Aristote Nkaka

Personal information
- Full name: Aristote Nkaka Bazunga
- Date of birth: 27 March 1996 (age 30)
- Place of birth: Ghlin, Belgium
- Height: 1.82 m (6 ft 0 in)
- Position: Defensive midfielder

Team information
- Current team: Guangxi Pingguo

Youth career
- 2012–2015: Club Brugge
- 2015–2016: Excel Mouscron

Senior career*
- Years: Team / Apps / (Gls)
- 2016–2018: Mouscron / 40 / (2)
- 2018–2019: Oostende / 31 / (0)
- 2019–2023: Anderlecht / 0 / (0)
- 2019: → Almería (loan) / 1 / (1)
- 2019–2020: → Racing Santander (loan) / 16 / (0)
- 2020–2021: → SC Paderborn (loan) / 13 / (0)
- 2021–2022: → Waasland-Beveren (loan) / 10 / (0)
- 2023–2024: Lierse / 16 / (0)
- 2025-: Guangxi Pingguo / 0 / (0)

International career
- 2017–2018: Belgium U21 / 4 / (0)

= Aristote Nkaka =

Belgian footballer

Aristote Nkaka Bazunga (born 27 March 1996) is a Belgian professional footballer who plays as a midfielder for Guangxi Pingguo. Mainly a defensive midfielder, he can also play as a centre back.

==Club career==
Nkaka signed for Mouscron in June 2015, arriving from the Club Brugge academy. He scored his first goal in a 2–1 loss against his previous club, Brugge, on 26 January 2017.

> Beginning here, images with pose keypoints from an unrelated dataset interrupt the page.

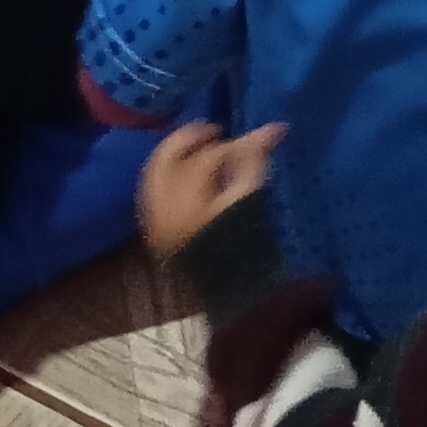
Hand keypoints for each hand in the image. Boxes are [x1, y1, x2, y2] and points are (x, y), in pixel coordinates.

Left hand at [139, 118, 283, 260]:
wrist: (230, 298)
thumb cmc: (243, 249)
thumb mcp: (251, 204)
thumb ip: (256, 164)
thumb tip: (272, 128)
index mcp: (187, 200)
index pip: (208, 158)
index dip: (235, 145)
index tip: (256, 141)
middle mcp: (162, 207)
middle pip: (168, 156)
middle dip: (191, 139)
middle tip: (216, 133)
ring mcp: (154, 221)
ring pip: (156, 171)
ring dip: (178, 156)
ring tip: (204, 152)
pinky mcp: (154, 232)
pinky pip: (153, 191)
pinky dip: (168, 175)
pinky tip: (189, 176)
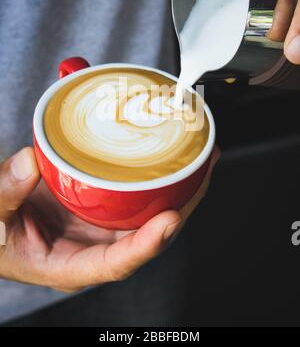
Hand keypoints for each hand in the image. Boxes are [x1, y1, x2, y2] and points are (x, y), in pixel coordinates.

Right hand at [0, 146, 218, 292]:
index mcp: (73, 264)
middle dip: (182, 206)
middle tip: (204, 170)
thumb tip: (29, 163)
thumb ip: (5, 194)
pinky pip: (136, 194)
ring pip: (149, 212)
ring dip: (179, 187)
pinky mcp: (102, 205)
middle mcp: (97, 246)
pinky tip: (173, 157)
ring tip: (202, 157)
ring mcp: (103, 225)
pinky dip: (157, 177)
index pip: (118, 262)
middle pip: (149, 234)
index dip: (147, 244)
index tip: (170, 220)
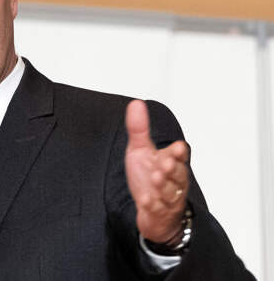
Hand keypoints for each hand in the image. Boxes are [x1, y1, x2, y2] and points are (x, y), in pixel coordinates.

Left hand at [125, 100, 188, 242]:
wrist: (151, 209)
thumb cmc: (148, 177)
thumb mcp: (140, 150)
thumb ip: (139, 129)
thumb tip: (136, 103)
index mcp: (170, 161)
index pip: (179, 155)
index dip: (178, 152)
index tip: (176, 147)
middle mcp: (172, 180)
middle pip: (177, 174)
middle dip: (172, 168)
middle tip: (166, 163)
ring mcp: (167, 198)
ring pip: (169, 192)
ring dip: (163, 185)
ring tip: (156, 177)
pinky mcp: (158, 213)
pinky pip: (158, 210)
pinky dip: (153, 206)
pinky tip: (147, 201)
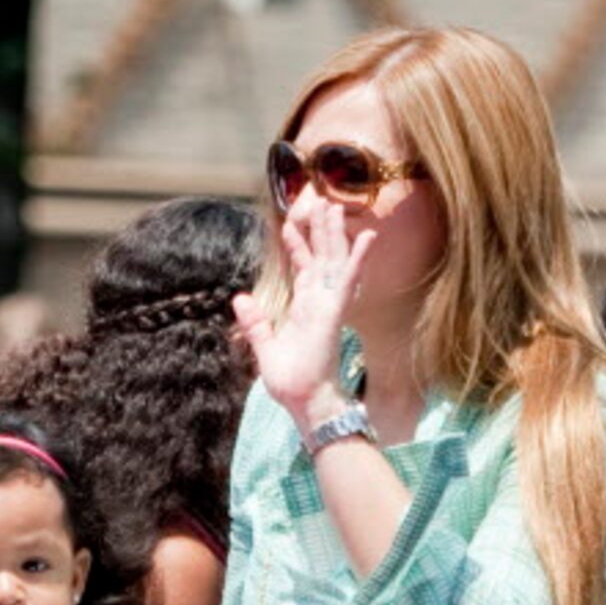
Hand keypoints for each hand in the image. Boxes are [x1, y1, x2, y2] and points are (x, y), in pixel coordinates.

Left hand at [232, 194, 374, 423]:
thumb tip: (239, 298)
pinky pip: (347, 281)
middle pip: (321, 258)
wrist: (306, 402)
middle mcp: (319, 303)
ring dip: (335, 234)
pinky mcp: (334, 313)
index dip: (297, 247)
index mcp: (304, 309)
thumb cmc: (291, 381)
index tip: (289, 225)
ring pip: (333, 261)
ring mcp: (328, 306)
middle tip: (320, 202)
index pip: (302, 270)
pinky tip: (366, 237)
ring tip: (335, 206)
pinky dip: (356, 259)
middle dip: (320, 231)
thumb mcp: (264, 347)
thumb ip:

On 17 July 2019, Nkaka was loaned to Segunda División side UD Almería from Anderlecht, for one year. He made his debut for the club on 17 August, coming off the bench and scoring the third in a 3–0 home victory against Albacete Balompié.

On 26 August 2019, Nkaka's loan with the Andalusians was terminated due to the club's change of ownership, and agreed to a one-year loan deal with fellow league team Racing de Santander just hours later.

On 31 August 2021, he joined Waasland-Beveren on loan with an option to buy.

On 26 July 2023, Nkaka signed a one-year contract with Lierse.

==International career==
Nkaka was born in Belgium and is of Congolese descent.